COOPERATION I CIGAR I CIMMYT I NIGERIA I BURKINA FASO I MALI
In Nigeria, Burkina Faso and Mali, the Africa Rice Center built the RiceAdvice app to help farmers manage their business. The app is distributed through the Green Innovation Centres and the Competitive African Rice Initiative (CARI). In Nigeria alone, roughly 11,500 rice farmers were able to improve use of fertilisers. Combined with other measures, they managed to achieve significant yield increases of up to 38 per cent and more. Altogether, about 72,000 people currently benefit directly and indirectly from the app.

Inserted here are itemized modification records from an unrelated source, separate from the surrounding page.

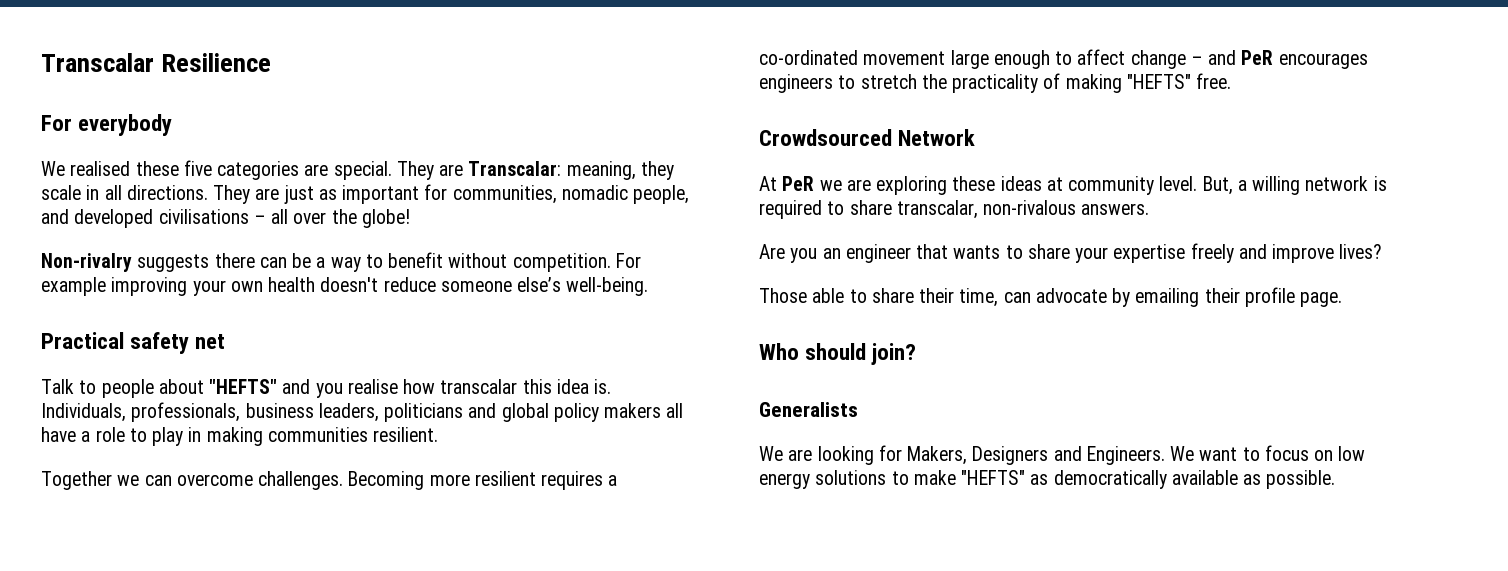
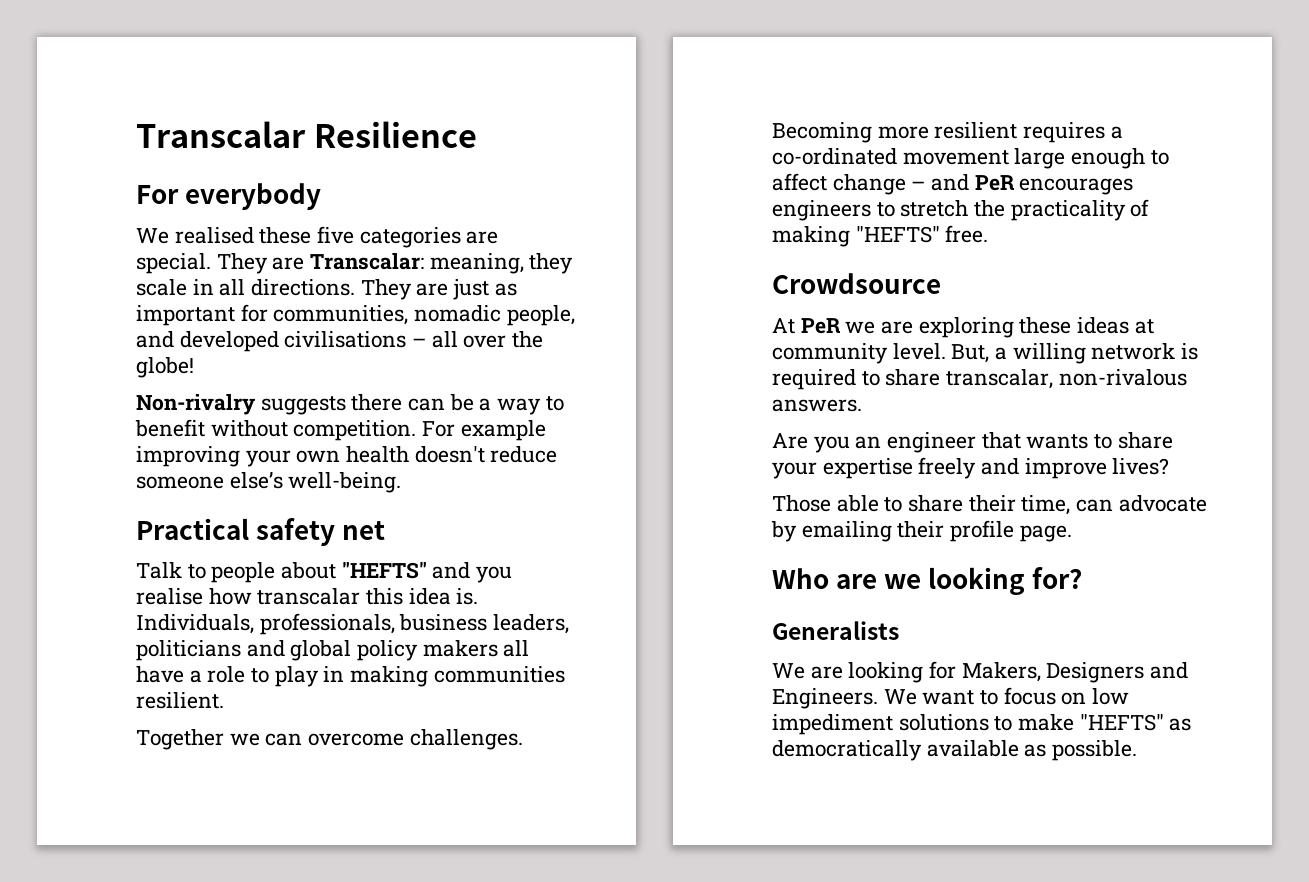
[759,129,976,146] Crowdsourced Network -> [772,273,941,294] Crowdsource
[805,343,917,365] should join? -> [836,567,1083,595] are we looking for?
[759,473,810,489] energy -> [772,714,893,735] impediment

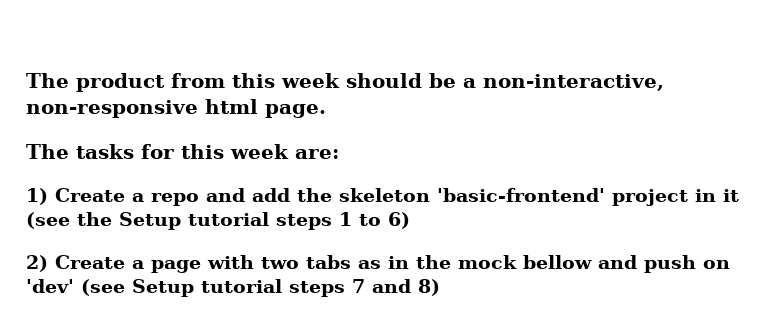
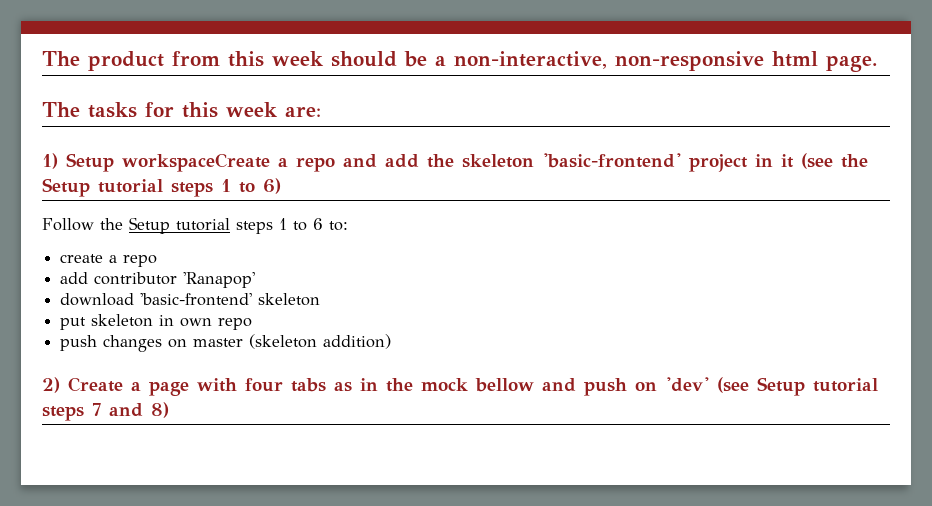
[55,188,125,202] Create -> [66,153,270,172] Setup workspaceCreate
(410, 220) none -> [42,217,348,234] [60,254,158,267] [60,272,256,288] [60,293,321,306] [60,314,253,330] [60,334,392,352] // Follow the Setup tutorial steps 1 to 6 to: // create a repo // add contributor 'Ranapop' // download 'basic-frontend' skeleton // put skeleton in own repo // push changes on master (skeleton addition)
[261,257,299,269] two -> [245,378,283,392] four

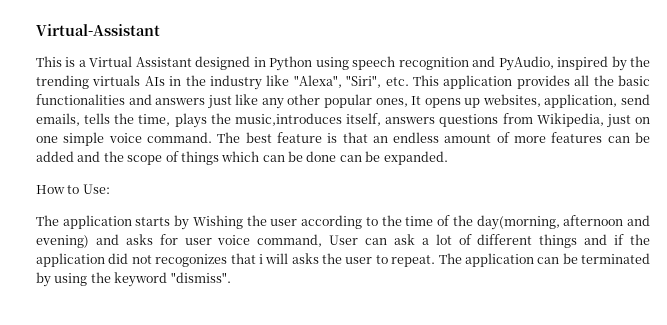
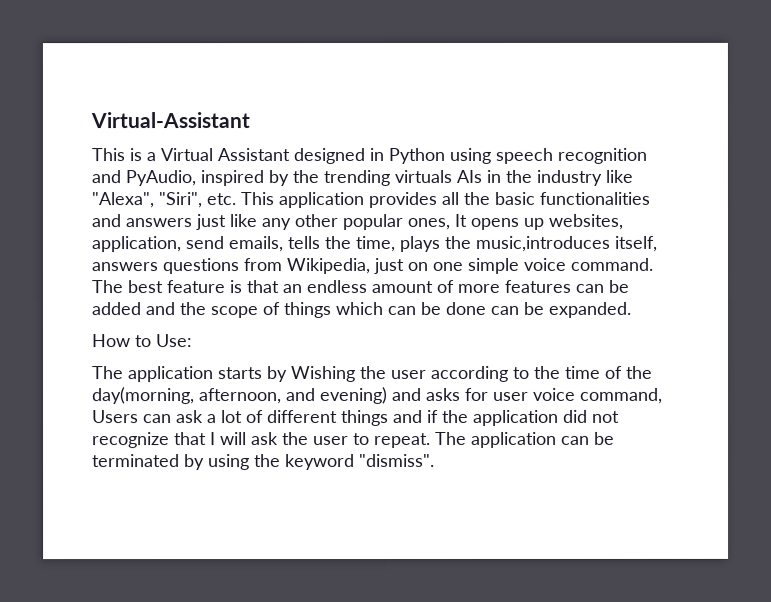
[563,215,624,226] afternoon -> [199,388,282,405] afternoon,
[329,235,359,245] User -> [92,410,139,424] Users
[155,253,319,267] recogonizes that i will asks -> [92,432,279,449] recognize that I will ask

In rural areas, adapted mechanisation is a way out of crop losses, low productivity, high workload and inferior processing.
FUNDING I START-UPS
Digital start-ups strengthen supply chains
Through GIZ, SEWOH supports selected African agriculture and food sector start-ups in distributing their digital innovations to more users. The aim is to give users the tools they need to improve income. A key objective is to strengthen agricultural supply chains and market access. Digital business-to-business and business-to-customer e-commerce platforms like eMsika in Sambia and Livestock247 in Nigeria connect various stakeholders in the sector. eMsika is an online marketplace and gives smallholder farmers better access to materials and equipment, even in remote regions. Recently, it also started offering training. Livestock247 brings together participants in the growing Nigerian livestock economy and works on improving animal health in the country. During the COVID-19 crisis, both start-ups managed to scale their businesses successfully and generate over 3,500 new users. They both took part in a nine-month Investment Readiness Programme – where they received in-depth consulting on operative and strategic questions, including alignment of their business models, their technical and digital infrastructure and how best to approach investors to help develop the young businesses.
FUNDING I START-UPS
“ Our technology will help farmers and their families achieve better prices for their harvests. With a cooling system that runs on energy produced from agricultural waste products, we give them access to new, distant markets.”
AKASH AGARWAL
Founder of New Leaf Dynamic Technologies and winner of the Innovation Challenge 2020 in the category “Renewable Energy”.
COOPERATION I ZEF
Proven benefits: supplementary research for SEWOH
The Program of Accompanying Research for Agricultural Innovation (PARI) brings together partners from Africa, India and Germany to look at how innovations can promote rural development in Africa and contribute to ending hunger and malnutrition. Four core partners chair the PARI consortium, the Center for Development Research (ZEF) at the University of Bonn, Hohenheim University in Germany, the Forum for Agricultural Research in Africa (FARA) in Ghana and Akademiya2063 in Rwanda, who in turn cooperate with 18 African and two Indian partners. Since 2015, the PARI partners have published close to 200 studies on the main issues SEWOH addresses. The researchers in the consortium analyse technological and institutional innovations that have the potential to strengthen value chains in the farming and livestock sectors. They work closely with the Green Innovation Centres, in order to get research results to the field more quickly and to better align measures with current scientific findings.